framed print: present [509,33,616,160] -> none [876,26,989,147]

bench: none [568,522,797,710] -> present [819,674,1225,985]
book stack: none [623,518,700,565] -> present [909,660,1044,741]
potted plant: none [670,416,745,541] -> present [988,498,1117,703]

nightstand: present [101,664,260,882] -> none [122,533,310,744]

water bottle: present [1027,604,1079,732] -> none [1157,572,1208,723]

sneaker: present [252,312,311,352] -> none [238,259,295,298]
• • • • • • •
[WHAT TO DO]:
Copy the entries word for word.

[OUTPUT FOR THIS TASK]:
framed print: present [509,33,616,160] -> none [876,26,989,147]

bench: none [568,522,797,710] -> present [819,674,1225,985]
book stack: none [623,518,700,565] -> present [909,660,1044,741]
potted plant: none [670,416,745,541] -> present [988,498,1117,703]

nightstand: present [101,664,260,882] -> none [122,533,310,744]

water bottle: present [1027,604,1079,732] -> none [1157,572,1208,723]

sneaker: present [252,312,311,352] -> none [238,259,295,298]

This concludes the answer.